━━━━━ GIVEN RECORDS ━━━━━

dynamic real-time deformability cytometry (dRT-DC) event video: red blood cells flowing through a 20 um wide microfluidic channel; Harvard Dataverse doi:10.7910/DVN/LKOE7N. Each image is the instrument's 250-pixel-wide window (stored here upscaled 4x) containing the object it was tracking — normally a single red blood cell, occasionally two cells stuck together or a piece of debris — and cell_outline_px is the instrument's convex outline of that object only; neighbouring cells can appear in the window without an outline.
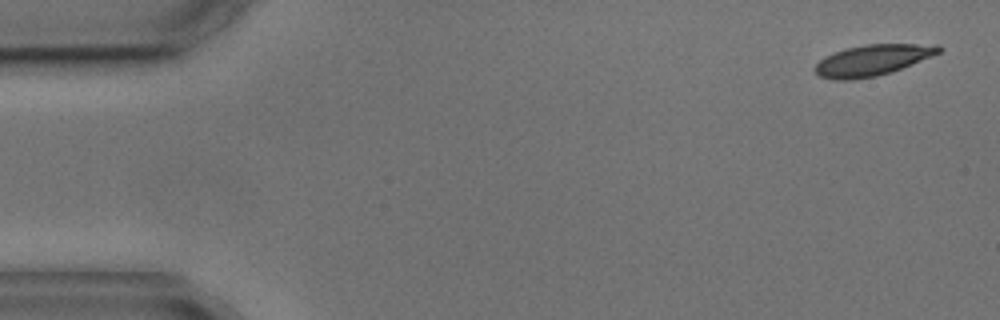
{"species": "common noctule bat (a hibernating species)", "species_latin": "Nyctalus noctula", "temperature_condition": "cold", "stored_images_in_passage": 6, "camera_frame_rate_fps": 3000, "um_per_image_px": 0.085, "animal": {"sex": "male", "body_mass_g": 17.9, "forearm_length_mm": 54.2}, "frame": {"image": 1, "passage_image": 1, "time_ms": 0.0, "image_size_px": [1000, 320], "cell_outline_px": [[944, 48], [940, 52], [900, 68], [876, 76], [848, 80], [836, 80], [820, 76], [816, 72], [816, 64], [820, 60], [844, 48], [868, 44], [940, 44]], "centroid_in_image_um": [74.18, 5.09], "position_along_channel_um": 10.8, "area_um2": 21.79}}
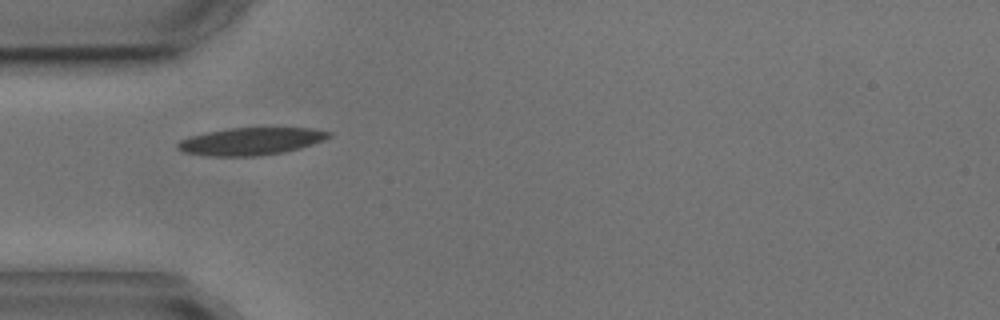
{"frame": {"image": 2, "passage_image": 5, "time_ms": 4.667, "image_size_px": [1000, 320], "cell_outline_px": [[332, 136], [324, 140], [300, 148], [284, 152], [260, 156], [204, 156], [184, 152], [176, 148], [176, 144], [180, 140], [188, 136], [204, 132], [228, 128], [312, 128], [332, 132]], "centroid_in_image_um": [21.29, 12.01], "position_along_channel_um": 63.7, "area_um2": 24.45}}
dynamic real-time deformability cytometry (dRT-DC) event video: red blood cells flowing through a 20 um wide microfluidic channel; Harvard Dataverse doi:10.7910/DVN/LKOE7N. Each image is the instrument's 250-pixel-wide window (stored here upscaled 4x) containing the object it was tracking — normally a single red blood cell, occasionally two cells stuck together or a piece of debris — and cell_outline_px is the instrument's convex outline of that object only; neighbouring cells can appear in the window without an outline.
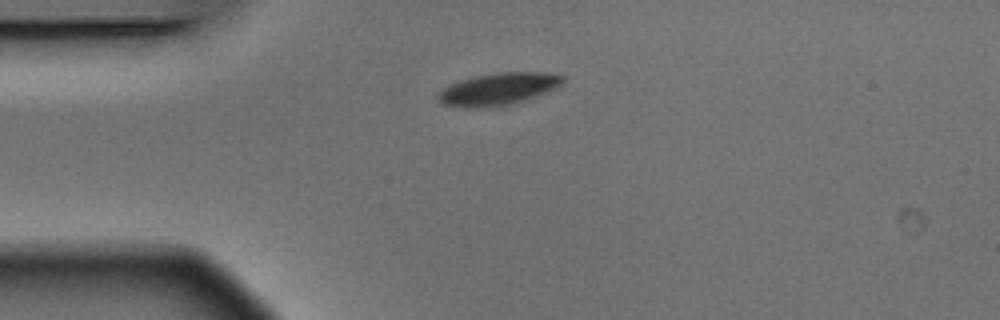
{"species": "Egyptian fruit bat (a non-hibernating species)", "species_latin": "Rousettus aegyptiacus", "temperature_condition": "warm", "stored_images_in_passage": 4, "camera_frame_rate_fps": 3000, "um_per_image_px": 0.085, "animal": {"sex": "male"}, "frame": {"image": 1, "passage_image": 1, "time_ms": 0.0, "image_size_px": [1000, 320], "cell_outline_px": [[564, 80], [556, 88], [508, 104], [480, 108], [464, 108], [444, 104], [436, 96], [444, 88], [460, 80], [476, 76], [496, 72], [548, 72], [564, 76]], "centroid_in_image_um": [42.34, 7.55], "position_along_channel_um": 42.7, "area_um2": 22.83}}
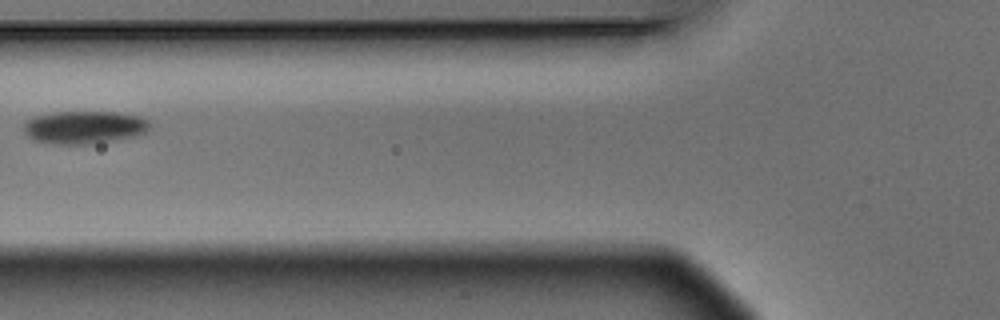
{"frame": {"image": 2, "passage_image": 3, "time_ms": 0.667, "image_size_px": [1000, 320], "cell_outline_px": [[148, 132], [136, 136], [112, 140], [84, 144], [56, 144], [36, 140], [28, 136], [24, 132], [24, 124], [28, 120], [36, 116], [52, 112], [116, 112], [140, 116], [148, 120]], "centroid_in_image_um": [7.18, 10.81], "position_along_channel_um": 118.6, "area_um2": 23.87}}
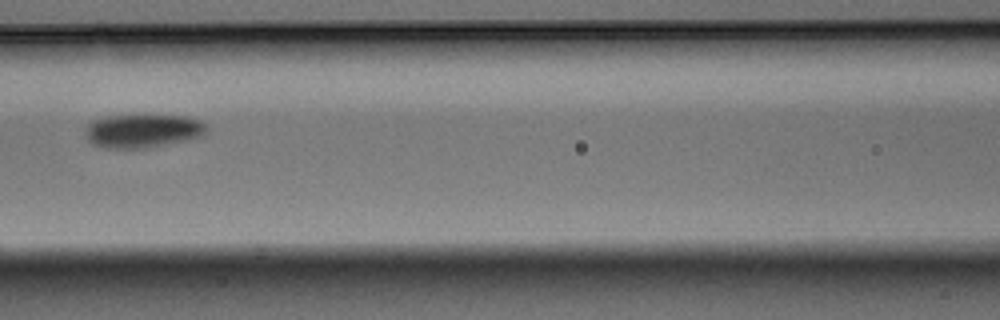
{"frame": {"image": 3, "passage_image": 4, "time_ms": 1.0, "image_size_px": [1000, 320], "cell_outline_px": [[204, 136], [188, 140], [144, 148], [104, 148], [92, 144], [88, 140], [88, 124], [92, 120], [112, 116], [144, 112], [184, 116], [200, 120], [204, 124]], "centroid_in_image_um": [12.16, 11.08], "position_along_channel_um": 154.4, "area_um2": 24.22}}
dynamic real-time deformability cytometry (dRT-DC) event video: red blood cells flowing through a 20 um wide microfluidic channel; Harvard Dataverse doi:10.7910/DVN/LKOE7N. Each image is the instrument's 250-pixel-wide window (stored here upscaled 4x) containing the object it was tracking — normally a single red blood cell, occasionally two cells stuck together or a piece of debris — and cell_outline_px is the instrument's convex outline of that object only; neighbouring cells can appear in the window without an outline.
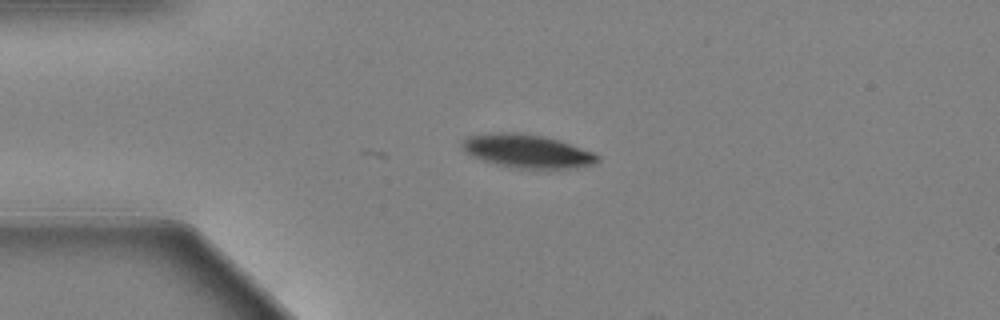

━━━━━

INSTRUCTION: Output every entry exactly as given; pictures are not part of the copy.

WRITTEN SOLUTION:
dynamic real-time deformability cytometry (dRT-DC) event video: red blood cells flowing through a 20 um wide microfluidic channel; Harvard Dataverse doi:10.7910/DVN/LKOE7N. Each image is the instrument's 250-pixel-wide window (stored here upscaled 4x) containing the object it was tracking — normally a single red blood cell, occasionally two cells stuck together or a piece of debris — and cell_outline_px is the instrument's convex outline of that object only; neighbouring cells can appear in the window without an outline.
{"species": "common noctule bat (a hibernating species)", "species_latin": "Nyctalus noctula", "temperature_condition": "cold", "stored_images_in_passage": 6, "camera_frame_rate_fps": 3000, "um_per_image_px": 0.085, "animal": {"sex": "male", "body_mass_g": 17.9, "forearm_length_mm": 54.2}, "frame": {"image": 1, "passage_image": 1, "time_ms": 0.0, "image_size_px": [1000, 320], "cell_outline_px": [[944, 48], [940, 52], [900, 68], [876, 76], [848, 80], [836, 80], [820, 76], [816, 72], [816, 64], [820, 60], [844, 48], [868, 44], [940, 44]], "centroid_in_image_um": [74.18, 5.09], "position_along_channel_um": 10.8, "area_um2": 21.79}}
{"frame": {"image": 2, "passage_image": 5, "time_ms": 4.667, "image_size_px": [1000, 320], "cell_outline_px": [[332, 136], [324, 140], [300, 148], [284, 152], [260, 156], [204, 156], [184, 152], [176, 148], [176, 144], [180, 140], [188, 136], [204, 132], [228, 128], [312, 128], [332, 132]], "centroid_in_image_um": [21.29, 12.01], "position_along_channel_um": 63.7, "area_um2": 24.45}}
dynamic real-time deformability cytometry (dRT-DC) event video: red blood cells flowing through a 20 um wide microfluidic channel; Harvard Dataverse doi:10.7910/DVN/LKOE7N. Each image is the instrument's 250-pixel-wide window (stored here upscaled 4x) containing the object it was tracking — normally a single red blood cell, occasionally two cells stuck together or a piece of debris — and cell_outline_px is the instrument's convex outline of that object only; neighbouring cells can appear in the window without an outline.
{"species": "Egyptian fruit bat (a non-hibernating species)", "species_latin": "Rousettus aegyptiacus", "temperature_condition": "warm", "stored_images_in_passage": 4, "camera_frame_rate_fps": 3000, "um_per_image_px": 0.085, "animal": {"sex": "male"}, "frame": {"image": 1, "passage_image": 1, "time_ms": 0.0, "image_size_px": [1000, 320], "cell_outline_px": [[564, 80], [556, 88], [508, 104], [480, 108], [464, 108], [444, 104], [436, 96], [444, 88], [460, 80], [476, 76], [496, 72], [548, 72], [564, 76]], "centroid_in_image_um": [42.34, 7.55], "position_along_channel_um": 42.7, "area_um2": 22.83}}
{"frame": {"image": 2, "passage_image": 3, "time_ms": 0.667, "image_size_px": [1000, 320], "cell_outline_px": [[148, 132], [136, 136], [112, 140], [84, 144], [56, 144], [36, 140], [28, 136], [24, 132], [24, 124], [28, 120], [36, 116], [52, 112], [116, 112], [140, 116], [148, 120]], "centroid_in_image_um": [7.18, 10.81], "position_along_channel_um": 118.6, "area_um2": 23.87}}
{"frame": {"image": 3, "passage_image": 4, "time_ms": 1.0, "image_size_px": [1000, 320], "cell_outline_px": [[204, 136], [188, 140], [144, 148], [104, 148], [92, 144], [88, 140], [88, 124], [92, 120], [112, 116], [144, 112], [184, 116], [200, 120], [204, 124]], "centroid_in_image_um": [12.16, 11.08], "position_along_channel_um": 154.4, "area_um2": 24.22}}
dynamic real-time deformability cytometry (dRT-DC) event video: red blood cells flowing through a 20 um wide microfluidic channel; Harvard Dataverse doi:10.7910/DVN/LKOE7N. Each image is the instrument's 250-pixel-wide window (stored here upscaled 4x) containing the object it was tracking — normally a single red blood cell, occasionally two cells stuck together or a piece of debris — and cell_outline_px is the instrument's convex outline of that object only; neighbouring cells can appear in the window without an outline.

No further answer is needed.